* **Rows**:
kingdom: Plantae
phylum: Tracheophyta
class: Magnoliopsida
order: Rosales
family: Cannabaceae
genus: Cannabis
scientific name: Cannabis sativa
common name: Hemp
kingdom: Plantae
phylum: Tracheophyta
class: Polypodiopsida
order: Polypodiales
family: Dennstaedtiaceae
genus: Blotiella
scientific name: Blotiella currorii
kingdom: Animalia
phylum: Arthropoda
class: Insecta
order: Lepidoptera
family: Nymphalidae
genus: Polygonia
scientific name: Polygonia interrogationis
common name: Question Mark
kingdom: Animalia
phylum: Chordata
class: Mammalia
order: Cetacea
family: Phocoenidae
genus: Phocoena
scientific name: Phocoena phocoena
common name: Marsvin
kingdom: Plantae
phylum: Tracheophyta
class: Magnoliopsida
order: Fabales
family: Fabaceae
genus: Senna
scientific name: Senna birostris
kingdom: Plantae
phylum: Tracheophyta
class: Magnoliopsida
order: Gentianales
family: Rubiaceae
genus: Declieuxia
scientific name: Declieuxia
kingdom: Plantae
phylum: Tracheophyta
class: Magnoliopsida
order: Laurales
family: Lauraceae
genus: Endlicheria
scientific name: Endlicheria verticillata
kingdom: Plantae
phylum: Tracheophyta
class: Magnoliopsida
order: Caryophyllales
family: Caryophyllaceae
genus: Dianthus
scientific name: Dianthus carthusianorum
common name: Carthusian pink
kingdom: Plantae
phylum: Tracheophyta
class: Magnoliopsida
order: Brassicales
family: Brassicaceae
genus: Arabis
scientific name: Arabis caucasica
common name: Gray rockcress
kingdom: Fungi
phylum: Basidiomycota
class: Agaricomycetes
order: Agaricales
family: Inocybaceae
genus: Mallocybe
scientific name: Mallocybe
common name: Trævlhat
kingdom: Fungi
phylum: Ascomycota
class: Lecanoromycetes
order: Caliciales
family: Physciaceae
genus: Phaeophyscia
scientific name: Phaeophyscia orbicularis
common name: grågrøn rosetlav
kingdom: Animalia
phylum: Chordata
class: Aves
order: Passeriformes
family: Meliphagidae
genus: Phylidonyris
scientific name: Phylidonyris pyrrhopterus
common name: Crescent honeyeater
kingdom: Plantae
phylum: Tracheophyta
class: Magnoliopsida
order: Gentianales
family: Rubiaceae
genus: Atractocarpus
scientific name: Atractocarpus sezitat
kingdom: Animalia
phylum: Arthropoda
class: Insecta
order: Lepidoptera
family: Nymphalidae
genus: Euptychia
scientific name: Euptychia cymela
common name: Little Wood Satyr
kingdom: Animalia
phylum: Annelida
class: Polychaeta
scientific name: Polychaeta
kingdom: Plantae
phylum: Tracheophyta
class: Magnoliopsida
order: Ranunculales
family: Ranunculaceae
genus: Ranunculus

* **Directions**: Reproduce the listing, swapping every "common name" for "vernacular name" and leaving everything else unchanged.

* **Written response**:
kingdom: Plantae
phylum: Tracheophyta
class: Magnoliopsida
order: Rosales
family: Cannabaceae
genus: Cannabis
scientific name: Cannabis sativa
vernacular name: Hemp
kingdom: Plantae
phylum: Tracheophyta
class: Polypodiopsida
order: Polypodiales
family: Dennstaedtiaceae
genus: Blotiella
scientific name: Blotiella currorii
kingdom: Animalia
phylum: Arthropoda
class: Insecta
order: Lepidoptera
family: Nymphalidae
genus: Polygonia
scientific name: Polygonia interrogationis
vernacular name: Question Mark
kingdom: Animalia
phylum: Chordata
class: Mammalia
order: Cetacea
family: Phocoenidae
genus: Phocoena
scientific name: Phocoena phocoena
vernacular name: Marsvin
kingdom: Plantae
phylum: Tracheophyta
class: Magnoliopsida
order: Fabales
family: Fabaceae
genus: Senna
scientific name: Senna birostris
kingdom: Plantae
phylum: Tracheophyta
class: Magnoliopsida
order: Gentianales
family: Rubiaceae
genus: Declieuxia
scientific name: Declieuxia
kingdom: Plantae
phylum: Tracheophyta
class: Magnoliopsida
order: Laurales
family: Lauraceae
genus: Endlicheria
scientific name: Endlicheria verticillata
kingdom: Plantae
phylum: Tracheophyta
class: Magnoliopsida
order: Caryophyllales
family: Caryophyllaceae
genus: Dianthus
scientific name: Dianthus carthusianorum
vernacular name: Carthusian pink
kingdom: Plantae
phylum: Tracheophyta
class: Magnoliopsida
order: Brassicales
family: Brassicaceae
genus: Arabis
scientific name: Arabis caucasica
vernacular name: Gray rockcress
kingdom: Fungi
phylum: Basidiomycota
class: Agaricomycetes
order: Agaricales
family: Inocybaceae
genus: Mallocybe
scientific name: Mallocybe
vernacular name: Trævlhat
kingdom: Fungi
phylum: Ascomycota
class: Lecanoromycetes
order: Caliciales
family: Physciaceae
genus: Phaeophyscia
scientific name: Phaeophyscia orbicularis
vernacular name: grågrøn rosetlav
kingdom: Animalia
phylum: Chordata
class: Aves
order: Passeriformes
family: Meliphagidae
genus: Phylidonyris
scientific name: Phylidonyris pyrrhopterus
vernacular name: Crescent honeyeater
kingdom: Plantae
phylum: Tracheophyta
class: Magnoliopsida
order: Gentianales
family: Rubiaceae
genus: Atractocarpus
scientific name: Atractocarpus sezitat
kingdom: Animalia
phylum: Arthropoda
class: Insecta
order: Lepidoptera
family: Nymphalidae
genus: Euptychia
scientific name: Euptychia cymela
vernacular name: Little Wood Satyr
kingdom: Animalia
phylum: Annelida
class: Polychaeta
scientific name: Polychaeta
kingdom: Plantae
phylum: Tracheophyta
class: Magnoliopsida
order: Ranunculales
family: Ranunculaceae
genus: Ranunculus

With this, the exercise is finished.